Historia zaczęła się ponad dwadzieścia lat temu. Norbert Kopczyński nie umiał strzelać z łuku, nie umiał jeździć konno. Dziś jest dwukrotnym Mistrzem Świata. I trenuje drużynę z Australii.
Od razu wiedziałem, że chcę tego spróbować. W zasadzie był tylko jeden problem – nie umiałem jeździć konno. W ogóle. Od czegoś trzeba było zacząć.

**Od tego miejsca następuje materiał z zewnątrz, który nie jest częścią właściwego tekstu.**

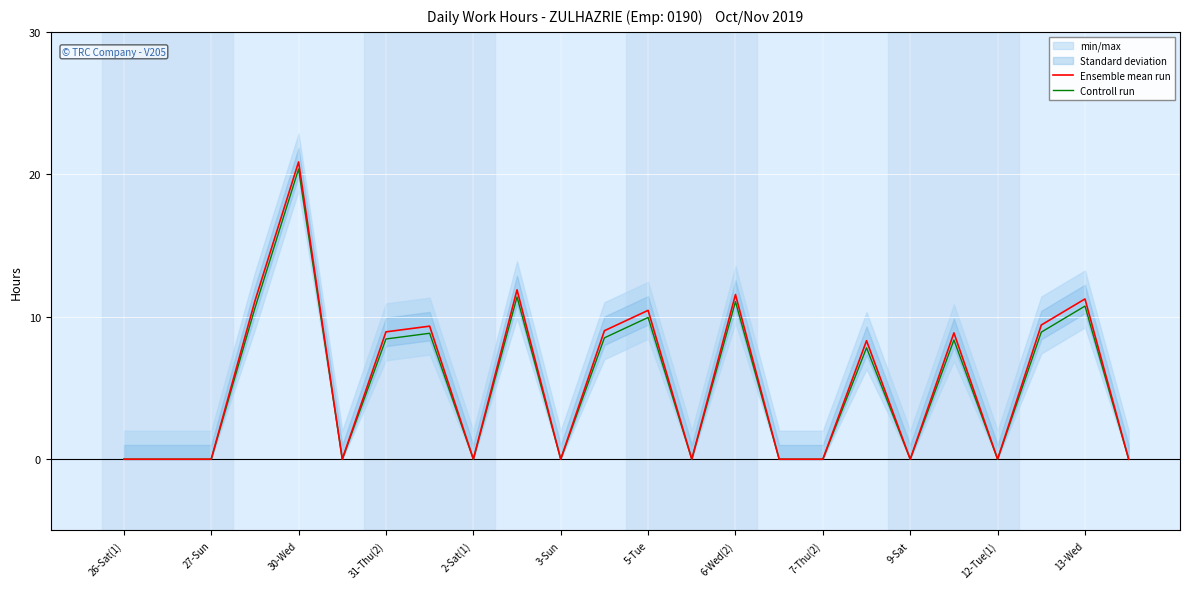

In Controll run, how many points are higher than both neighbors (excluding endpoints)?

8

Pojechał na Służewiec. Tam zaczął pracować w stajni, pomagał przy obsłudze koni. Gdy już się oswoił trochę ze zwierzętami, pozwolono mu wyjeżdżać na nich na tor. Zaczął zabierać ze sobą łuk. – Chyba dobrze wyszło. Uczyłem się jednocześnie jazdy konnej i technik łucznictwa konnego. Od podstaw. – Nie było wtedy właściwie internetu, do wszystkiego dochodziłem sam, intuicyjnie wydawało mi się, że trzeba to robić tak i tak... – wspomina. Po pewnym czasie zmienił stajnię, porzucił konie wyścigowe i rozpoczął treningi w Beskidach. Brał udział w licznych pokazach. Wciąż sam.
"Wywiady miały być, autografy, wizyty w zakładach pracy" – żalił się Jerzy Stuhr w filmie "Seksmisja". Norberta też nikt nie witał fanfarami. – Dyscyplina wówczas w Polsce praktycznie nie istniała. Było już kilka osób, które strzelały z łuku jeżdżąc konno, ale na dobrą sprawę mało kto wiedział, o co tu chodzi – wspomina Norbert. Dopiero dziś zaczyna się to powoli zmieniać. Powstało Polskie Stowarzyszenie Łucznictwa Konnego, organizowane są pokazy, zawody, szkolenia. Można powiedzieć, że za Norbertem poszli inni.
To był całkowity przypadek. W 2013 byłem znów w Korei, gdzie startowałem w kategorii indywidualnej. Podeszła do mnie dziewczyna. Australijka. Zapytała nieśmiało, czy nie wziąłbym jej do drużyny. Właściwie niewiele umiała, ale nie chodziło mi o jakieś wielkie wyniki, więc zgodziłem się, dobraliśmy jeszcze jedną osobą żeby była trójka i wystartowaliśmy. Poszło chyba nie najgorzej, zajęliśmy w sumie czwarte miejsce.
Spędziłem tam kilka miesięcy i wróciłem do Polski. Ale byłem w Australii jeszcze później dwa razy. Ćwiczyłem nie tylko łuczników, ale także ich konie. Oczywiście brałem też udział w zawodach.
To hobby. Dla wielu może też być sposobem na życie – mówi Kopczyński. Sam nie ma własnej stadniny i wielkich pieniędzy. Ministerstwo Sportu też mu nie płaci za starty. – Kiedyś można było zarobić jakieś pieniądze na pokazach, teraz jest gorzej. Wyjazd do Australii to i pieniądze, i przyjemność. To latam.